Dual-Head Network and Residual Network
One of AlphaGo Zero's most important architectural innovations is using a Dual-Head Network to replace the original AlphaGo's dual-network design. This seemingly simple change brought significant performance improvements and a more elegant learning process.

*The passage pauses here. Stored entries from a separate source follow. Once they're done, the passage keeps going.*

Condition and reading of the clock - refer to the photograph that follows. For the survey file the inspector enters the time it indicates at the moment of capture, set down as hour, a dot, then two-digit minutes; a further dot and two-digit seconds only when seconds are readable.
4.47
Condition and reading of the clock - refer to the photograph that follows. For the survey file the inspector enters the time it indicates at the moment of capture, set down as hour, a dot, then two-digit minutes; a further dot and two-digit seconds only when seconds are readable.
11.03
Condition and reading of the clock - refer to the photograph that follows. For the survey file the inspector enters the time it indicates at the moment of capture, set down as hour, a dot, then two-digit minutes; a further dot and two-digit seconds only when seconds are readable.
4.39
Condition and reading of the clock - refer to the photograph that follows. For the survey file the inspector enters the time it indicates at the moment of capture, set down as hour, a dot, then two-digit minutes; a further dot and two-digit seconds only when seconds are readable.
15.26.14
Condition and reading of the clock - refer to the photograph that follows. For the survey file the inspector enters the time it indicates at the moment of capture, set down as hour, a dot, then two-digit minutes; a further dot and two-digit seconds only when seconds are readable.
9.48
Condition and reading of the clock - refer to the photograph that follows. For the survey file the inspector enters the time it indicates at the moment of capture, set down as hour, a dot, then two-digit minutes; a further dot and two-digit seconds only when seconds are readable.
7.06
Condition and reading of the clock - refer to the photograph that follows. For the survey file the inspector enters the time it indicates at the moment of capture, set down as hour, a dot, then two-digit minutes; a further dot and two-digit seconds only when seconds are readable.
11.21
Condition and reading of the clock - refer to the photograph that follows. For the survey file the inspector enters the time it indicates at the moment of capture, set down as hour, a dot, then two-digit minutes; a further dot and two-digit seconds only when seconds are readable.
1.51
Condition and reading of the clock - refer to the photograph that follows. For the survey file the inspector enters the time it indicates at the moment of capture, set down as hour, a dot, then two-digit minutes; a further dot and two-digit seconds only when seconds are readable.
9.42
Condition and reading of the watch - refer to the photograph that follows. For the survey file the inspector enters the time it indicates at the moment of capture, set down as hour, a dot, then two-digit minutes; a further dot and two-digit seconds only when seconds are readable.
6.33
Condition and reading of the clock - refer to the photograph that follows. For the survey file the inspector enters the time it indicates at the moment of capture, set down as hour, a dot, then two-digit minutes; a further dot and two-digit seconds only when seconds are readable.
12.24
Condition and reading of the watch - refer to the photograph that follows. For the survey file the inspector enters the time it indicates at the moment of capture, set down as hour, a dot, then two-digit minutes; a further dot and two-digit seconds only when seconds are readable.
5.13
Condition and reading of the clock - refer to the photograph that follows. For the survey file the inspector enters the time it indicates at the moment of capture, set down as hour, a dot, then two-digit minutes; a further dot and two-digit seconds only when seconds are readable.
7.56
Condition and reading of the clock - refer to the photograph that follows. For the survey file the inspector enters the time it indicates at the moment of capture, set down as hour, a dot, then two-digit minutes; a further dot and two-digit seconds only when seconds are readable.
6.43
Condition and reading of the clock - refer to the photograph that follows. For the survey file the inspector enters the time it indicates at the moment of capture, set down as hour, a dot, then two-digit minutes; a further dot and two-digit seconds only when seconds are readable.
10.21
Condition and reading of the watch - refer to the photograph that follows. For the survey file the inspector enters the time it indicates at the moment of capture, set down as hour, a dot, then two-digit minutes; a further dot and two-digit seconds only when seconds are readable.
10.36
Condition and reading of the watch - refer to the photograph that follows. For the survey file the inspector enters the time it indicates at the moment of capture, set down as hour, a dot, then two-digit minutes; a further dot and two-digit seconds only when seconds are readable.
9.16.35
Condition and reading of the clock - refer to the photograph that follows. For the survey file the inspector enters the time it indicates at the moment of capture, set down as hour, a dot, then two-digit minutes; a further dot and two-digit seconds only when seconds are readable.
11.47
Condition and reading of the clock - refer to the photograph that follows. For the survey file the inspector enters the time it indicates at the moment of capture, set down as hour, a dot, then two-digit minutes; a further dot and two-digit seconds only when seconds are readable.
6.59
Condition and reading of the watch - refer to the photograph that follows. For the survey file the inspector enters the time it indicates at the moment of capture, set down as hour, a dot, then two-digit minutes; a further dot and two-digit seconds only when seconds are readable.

This article will deeply analyze the design principles, mathematical foundations, and why this architecture is so effective.
Dual-Head Network Design
Overall Architecture
AlphaGo Zero's neural network can be divided into three parts:
Let's analyze each part in detail.
Shared Backbone
The shared backbone is a deep Residual Network (ResNet) responsible for extracting features from the board state.
Architecture Details
| Component | Specification |
|---|---|
| Input layer | 3×3 convolution, 256 channels |
| Residual blocks | 40 (or 20 for compact version) |
| Each residual block | 2 layers of 3×3 convolution, 256 channels |
| Activation function | ReLU |
| Normalization | Batch Normalization |
Mathematical Representation
Let input be x (dimension 17 × 19 × 19), the shared backbone output is:
f(x) = ResNet_40(Conv_3x3(x))
where f(x) (dimension 256 × 19 × 19) is a high-dimensional feature representation.
Policy Head
The Policy Head is responsible for predicting the move probability for each position.
Architecture Details
Shared backbone output (256 × 19 × 19)
↓
1×1 convolution (2 channels)
↓
Batch Normalization
↓
ReLU
↓
Flatten (2 × 19 × 19 = 722)
↓
Fully connected layer (362)
↓
Softmax
↓
Output: 362 probabilities (361 positions + Pass)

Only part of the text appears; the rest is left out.